### Action item
Every entry in the following listing must be restated word for word, though not its pictures.

### The data
____________________

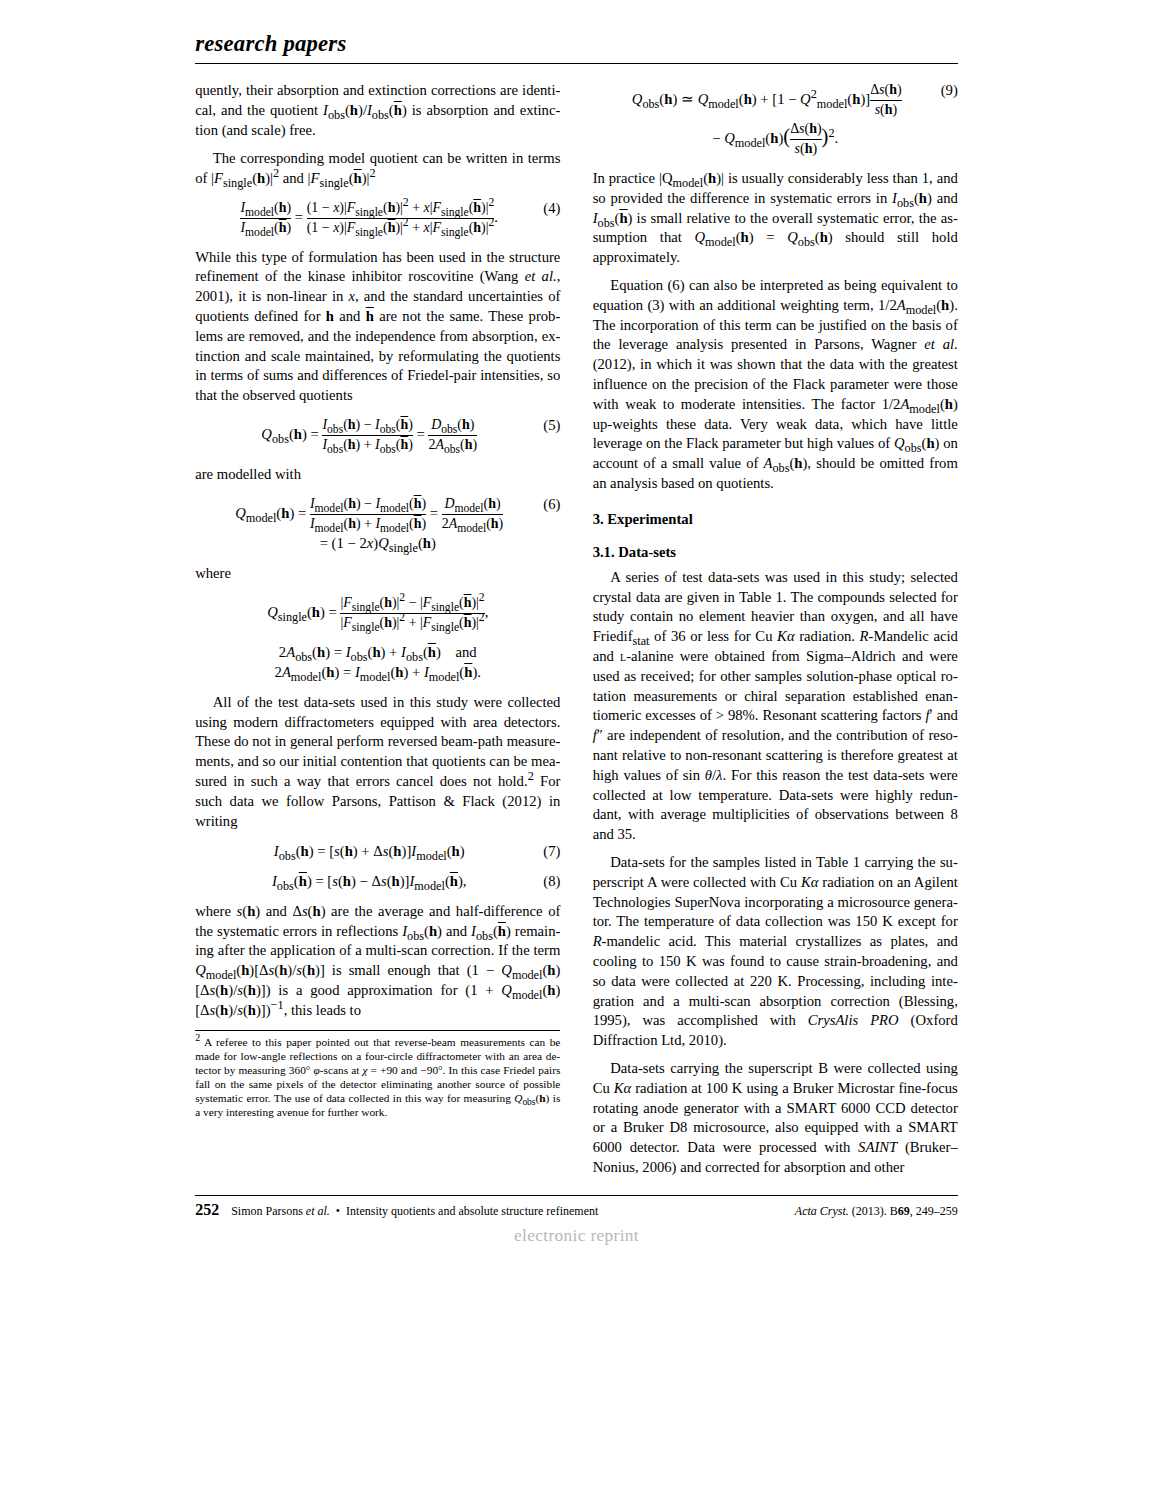research papers
quently, their absorption and extinction corrections are identical, and the quotient Iobs(h)/Iobs(h) is absorption and extinction (and scale) free.
The corresponding model quotient can be written in terms of |Fsingle(h)|2 and |Fsingle(h)|2
(4) Imodel(h) Imodel(h) = (1 − x)|Fsingle(h)|2 + x|Fsingle(h)|2(1 − x)|Fsingle(h)|2 + x|Fsingle(h)|2.
While this type of formulation has been used in the structure refinement of the kinase inhibitor roscovitine (Wang et al., 2001), it is non-linear in x, and the standard uncertainties of quotients defined for h and h are not the same. These problems are removed, and the independence from absorption, extinction and scale maintained, by reformulating the quotients in terms of sums and differences of Friedel-pair intensities, so that the observed quotients
(5) Qobs(h) = Iobs(h) − Iobs(h) Iobs(h) + Iobs(h) = Dobs(h) 2Aobs(h)
are modelled with
(6) Qmodel(h) = Imodel(h) − Imodel(h) Imodel(h) + Imodel(h) = Dmodel(h) 2Amodel(h) = (1 − 2x)Qsingle(h)
where
Qsingle(h) = |Fsingle(h)|2 − |Fsingle(h)|2|Fsingle(h)|2 + |Fsingle(h)|2,
2Aobs(h) = Iobs(h) + Iobs(h) and 2Amodel(h) = Imodel(h) + Imodel(h).
All of the test data-sets used in this study were collected using modern diffractometers equipped with area detectors. These do not in general perform reversed beam-path measurements, and so our initial contention that quotients can be measured in such a way that errors cancel does not hold.2 For such data we follow Parsons, Pattison & Flack (2012) in writing
(7) Iobs(h) = [s(h) + Δs(h)]Imodel(h)
(8) Iobs(h) = [s(h) − Δs(h)]Imodel(h),
where s(h) and Δs(h) are the average and half-difference of the systematic errors in reflections Iobs(h) and Iobs(h) remaining after the application of a multi-scan correction. If the term Qmodel(h)[Δs(h)/s(h)] is small enough that (1 − Qmodel(h)[Δs(h)/s(h)]) is a good approximation for (1 + Qmodel(h)[Δs(h)/s(h)])−1, this leads to
2 A referee to this paper pointed out that reverse-beam measurements can be made for low-angle reflections on a four-circle diffractometer with an area detector by measuring 360° φ-scans at χ = +90 and −90°. In this case Friedel pairs fall on the same pixels of the detector eliminating another source of possible systematic error. The use of data collected in this way for measuring Qobs(h) is a very interesting avenue for further work.
(9) Qobs(h) ≃ Qmodel(h) + [1 − Q2model(h)]Δs(h) s(h) − Qmodel(h)(Δs(h) s(h))2.
In practice |Qmodel(h)| is usually considerably less than 1, and so provided the difference in systematic errors in Iobs(h) and Iobs(h) is small relative to the overall systematic error, the assumption that Qmodel(h) = Qobs(h) should still hold approximately.
Equation (6) can also be interpreted as being equivalent to equation (3) with an additional weighting term, 1/2Amodel(h). The incorporation of this term can be justified on the basis of the leverage analysis presented in Parsons, Wagner et al. (2012), in which it was shown that the data with the greatest influence on the precision of the Flack parameter were those with weak to moderate intensities. The factor 1/2Amodel(h) up-weights these data. Very weak data, which have little leverage on the Flack parameter but high values of Qobs(h) on account of a small value of Aobs(h), should be omitted from an analysis based on quotients.
3. Experimental
3.1. Data-sets
A series of test data-sets was used in this study; selected crystal data are given in Table 1. The compounds selected for study contain no element heavier than oxygen, and all have Friedifstat of 36 or less for Cu Kα radiation. R-Mandelic acid and l-alanine were obtained from Sigma–Aldrich and were used as received; for other samples solution-phase optical rotation measurements or chiral separation established enantiomeric excesses of > 98%. Resonant scattering factors f′ and f″ are independent of resolution, and the contribution of resonant relative to non-resonant scattering is therefore greatest at high values of sin θ/λ. For this reason the test data-sets were collected at low temperature. Data-sets were highly redundant, with average multiplicities of observations between 8 and 35.
Data-sets for the samples listed in Table 1 carrying the superscript A were collected with Cu Kα radiation on an Agilent Technologies SuperNova incorporating a microsource generator. The temperature of data collection was 150 K except for R-mandelic acid. This material crystallizes as plates, and cooling to 150 K was found to cause strain-broadening, and so data were collected at 220 K. Processing, including integration and a multi-scan absorption correction (Blessing, 1995), was accomplished with CrysAlis PRO (Oxford Diffraction Ltd, 2010).
Data-sets carrying the superscript B were collected using Cu Kα radiation at 100 K using a Bruker Microstar fine-focus rotating anode generator with a SMART 6000 CCD detector or a Bruker D8 microsource, also equipped with a SMART 6000 detector. Data were processed with SAINT (Bruker–Nonius, 2006) and corrected for absorption and other
252 Simon Parsons et al. • Intensity quotients and absolute structure refinement Acta Cryst. (2013). B69, 249–259
electronic reprint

____________________

### Your solution
research papers
quently, their absorption and extinction corrections are identical, and the quotient Iobs(h)/Iobs(h) is absorption and extinction (and scale) free.
The corresponding model quotient can be written in terms of |Fsingle(h)|2 and |Fsingle(h)|2
(4) Imodel(h) Imodel(h) = (1 − x)|Fsingle(h)|2 + x|Fsingle(h)|2(1 − x)|Fsingle(h)|2 + x|Fsingle(h)|2.
While this type of formulation has been used in the structure refinement of the kinase inhibitor roscovitine (Wang et al., 2001), it is non-linear in x, and the standard uncertainties of quotients defined for h and h are not the same. These problems are removed, and the independence from absorption, extinction and scale maintained, by reformulating the quotients in terms of sums and differences of Friedel-pair intensities, so that the observed quotients
(5) Qobs(h) = Iobs(h) − Iobs(h) Iobs(h) + Iobs(h) = Dobs(h) 2Aobs(h)
are modelled with
(6) Qmodel(h) = Imodel(h) − Imodel(h) Imodel(h) + Imodel(h) = Dmodel(h) 2Amodel(h) = (1 − 2x)Qsingle(h)
where
Qsingle(h) = |Fsingle(h)|2 − |Fsingle(h)|2|Fsingle(h)|2 + |Fsingle(h)|2,
2Aobs(h) = Iobs(h) + Iobs(h) and 2Amodel(h) = Imodel(h) + Imodel(h).
All of the test data-sets used in this study were collected using modern diffractometers equipped with area detectors. These do not in general perform reversed beam-path measurements, and so our initial contention that quotients can be measured in such a way that errors cancel does not hold.2 For such data we follow Parsons, Pattison & Flack (2012) in writing
(7) Iobs(h) = [s(h) + Δs(h)]Imodel(h)
(8) Iobs(h) = [s(h) − Δs(h)]Imodel(h),
where s(h) and Δs(h) are the average and half-difference of the systematic errors in reflections Iobs(h) and Iobs(h) remaining after the application of a multi-scan correction. If the term Qmodel(h)[Δs(h)/s(h)] is small enough that (1 − Qmodel(h)[Δs(h)/s(h)]) is a good approximation for (1 + Qmodel(h)[Δs(h)/s(h)])−1, this leads to
2 A referee to this paper pointed out that reverse-beam measurements can be made for low-angle reflections on a four-circle diffractometer with an area detector by measuring 360° φ-scans at χ = +90 and −90°. In this case Friedel pairs fall on the same pixels of the detector eliminating another source of possible systematic error. The use of data collected in this way for measuring Qobs(h) is a very interesting avenue for further work.
(9) Qobs(h) ≃ Qmodel(h) + [1 − Q2model(h)]Δs(h) s(h) − Qmodel(h)(Δs(h) s(h))2.
In practice |Qmodel(h)| is usually considerably less than 1, and so provided the difference in systematic errors in Iobs(h) and Iobs(h) is small relative to the overall systematic error, the assumption that Qmodel(h) = Qobs(h) should still hold approximately.
Equation (6) can also be interpreted as being equivalent to equation (3) with an additional weighting term, 1/2Amodel(h). The incorporation of this term can be justified on the basis of the leverage analysis presented in Parsons, Wagner et al. (2012), in which it was shown that the data with the greatest influence on the precision of the Flack parameter were those with weak to moderate intensities. The factor 1/2Amodel(h) up-weights these data. Very weak data, which have little leverage on the Flack parameter but high values of Qobs(h) on account of a small value of Aobs(h), should be omitted from an analysis based on quotients.
3. Experimental
3.1. Data-sets
A series of test data-sets was used in this study; selected crystal data are given in Table 1. The compounds selected for study contain no element heavier than oxygen, and all have Friedifstat of 36 or less for Cu Kα radiation. R-Mandelic acid and l-alanine were obtained from Sigma–Aldrich and were used as received; for other samples solution-phase optical rotation measurements or chiral separation established enantiomeric excesses of > 98%. Resonant scattering factors f′ and f″ are independent of resolution, and the contribution of resonant relative to non-resonant scattering is therefore greatest at high values of sin θ/λ. For this reason the test data-sets were collected at low temperature. Data-sets were highly redundant, with average multiplicities of observations between 8 and 35.
Data-sets for the samples listed in Table 1 carrying the superscript A were collected with Cu Kα radiation on an Agilent Technologies SuperNova incorporating a microsource generator. The temperature of data collection was 150 K except for R-mandelic acid. This material crystallizes as plates, and cooling to 150 K was found to cause strain-broadening, and so data were collected at 220 K. Processing, including integration and a multi-scan absorption correction (Blessing, 1995), was accomplished with CrysAlis PRO (Oxford Diffraction Ltd, 2010).
Data-sets carrying the superscript B were collected using Cu Kα radiation at 100 K using a Bruker Microstar fine-focus rotating anode generator with a SMART 6000 CCD detector or a Bruker D8 microsource, also equipped with a SMART 6000 detector. Data were processed with SAINT (Bruker–Nonius, 2006) and corrected for absorption and other
252 Simon Parsons et al. • Intensity quotients and absolute structure refinement Acta Cryst. (2013). B69, 249–259
electronic reprint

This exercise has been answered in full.